Bursa Uludağ Üniversitesi Teknoloji Transfer Ofisi’nin BİGG ULUKOZA Programı’ndan mezun olan girişimcisi Mert Demirel, Baki Doğan Akar ile birlikte ULUTEK Teknopark’ta yürüttüğü çalışmalar sonucunda tarımsal işletmeler için ürettiği yapay zeka tabanlı teknolojik çözümlerle verimi artırıyor, maliyetleri düşürüyor.

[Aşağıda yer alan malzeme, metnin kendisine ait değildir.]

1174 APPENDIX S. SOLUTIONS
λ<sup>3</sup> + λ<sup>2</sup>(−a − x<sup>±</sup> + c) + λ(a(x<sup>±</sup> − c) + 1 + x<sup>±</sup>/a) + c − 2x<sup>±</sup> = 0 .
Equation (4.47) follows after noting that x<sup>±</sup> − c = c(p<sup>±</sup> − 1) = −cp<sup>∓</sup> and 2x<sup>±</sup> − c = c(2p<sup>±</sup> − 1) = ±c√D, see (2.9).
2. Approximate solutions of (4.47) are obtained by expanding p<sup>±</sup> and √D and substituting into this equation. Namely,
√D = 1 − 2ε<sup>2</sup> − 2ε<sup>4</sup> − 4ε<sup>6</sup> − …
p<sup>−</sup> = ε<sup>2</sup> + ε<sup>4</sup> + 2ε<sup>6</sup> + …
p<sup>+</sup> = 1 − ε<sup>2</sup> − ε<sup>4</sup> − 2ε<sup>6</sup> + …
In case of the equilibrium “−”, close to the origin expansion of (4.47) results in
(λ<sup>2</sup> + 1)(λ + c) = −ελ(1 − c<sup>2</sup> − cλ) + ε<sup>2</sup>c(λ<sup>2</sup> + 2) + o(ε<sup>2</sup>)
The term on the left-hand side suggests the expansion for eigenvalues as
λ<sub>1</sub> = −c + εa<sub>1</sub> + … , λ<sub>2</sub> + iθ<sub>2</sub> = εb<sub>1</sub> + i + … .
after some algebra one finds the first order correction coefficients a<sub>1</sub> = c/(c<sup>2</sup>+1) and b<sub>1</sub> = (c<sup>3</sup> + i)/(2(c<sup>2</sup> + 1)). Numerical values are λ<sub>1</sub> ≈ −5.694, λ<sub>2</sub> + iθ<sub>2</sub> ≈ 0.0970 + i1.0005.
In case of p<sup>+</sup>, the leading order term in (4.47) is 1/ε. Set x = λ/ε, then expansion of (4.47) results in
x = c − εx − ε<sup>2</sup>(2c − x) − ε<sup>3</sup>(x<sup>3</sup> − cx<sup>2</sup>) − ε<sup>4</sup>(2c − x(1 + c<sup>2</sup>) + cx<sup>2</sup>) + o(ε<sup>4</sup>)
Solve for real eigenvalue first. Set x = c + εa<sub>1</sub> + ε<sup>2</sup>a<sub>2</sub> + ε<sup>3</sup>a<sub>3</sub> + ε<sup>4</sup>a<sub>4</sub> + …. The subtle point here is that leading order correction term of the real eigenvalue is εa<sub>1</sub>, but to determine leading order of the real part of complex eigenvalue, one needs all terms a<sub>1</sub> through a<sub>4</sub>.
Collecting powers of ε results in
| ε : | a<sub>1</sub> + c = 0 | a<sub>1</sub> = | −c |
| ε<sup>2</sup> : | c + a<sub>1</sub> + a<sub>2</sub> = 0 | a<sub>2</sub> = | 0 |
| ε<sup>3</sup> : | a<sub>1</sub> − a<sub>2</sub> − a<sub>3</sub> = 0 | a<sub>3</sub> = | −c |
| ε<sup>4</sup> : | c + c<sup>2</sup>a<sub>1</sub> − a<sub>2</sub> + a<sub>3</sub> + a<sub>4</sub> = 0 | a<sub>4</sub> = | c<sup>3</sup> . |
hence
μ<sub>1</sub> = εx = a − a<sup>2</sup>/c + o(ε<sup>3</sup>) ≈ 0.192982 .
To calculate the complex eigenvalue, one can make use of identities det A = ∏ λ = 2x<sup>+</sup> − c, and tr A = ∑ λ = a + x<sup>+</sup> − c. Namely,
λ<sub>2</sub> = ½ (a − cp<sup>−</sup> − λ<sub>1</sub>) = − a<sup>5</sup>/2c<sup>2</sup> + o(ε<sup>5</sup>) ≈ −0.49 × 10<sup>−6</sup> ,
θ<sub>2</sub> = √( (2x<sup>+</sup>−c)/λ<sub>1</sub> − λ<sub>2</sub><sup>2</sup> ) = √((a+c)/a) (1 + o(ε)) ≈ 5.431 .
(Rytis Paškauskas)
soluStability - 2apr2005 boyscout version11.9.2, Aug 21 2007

2020 yılında TÜBİTAK 1512 Teknogirişim Sermayesi Desteği alarak kurulan, görüntü işleme ve sensör destekli akıllı tarımsal mücadele sistemini geliştirmek üzerine TÜBİTAK 1507 KOBİ Ar-Ge Başlangıç Destek Programı Çağrısını kazanarak Ar-Ge çalışmalarını yürüten firma, ‘Akıllı Tarımsal Mücadele Sistemi’ ve ‘Uzaktan Zararlı İzleme Sistemlerin Geliştirilmesi’ projeleriyle arazideki riskleri önceden tahmin ederek üreticinin yüzünü güldürüyor.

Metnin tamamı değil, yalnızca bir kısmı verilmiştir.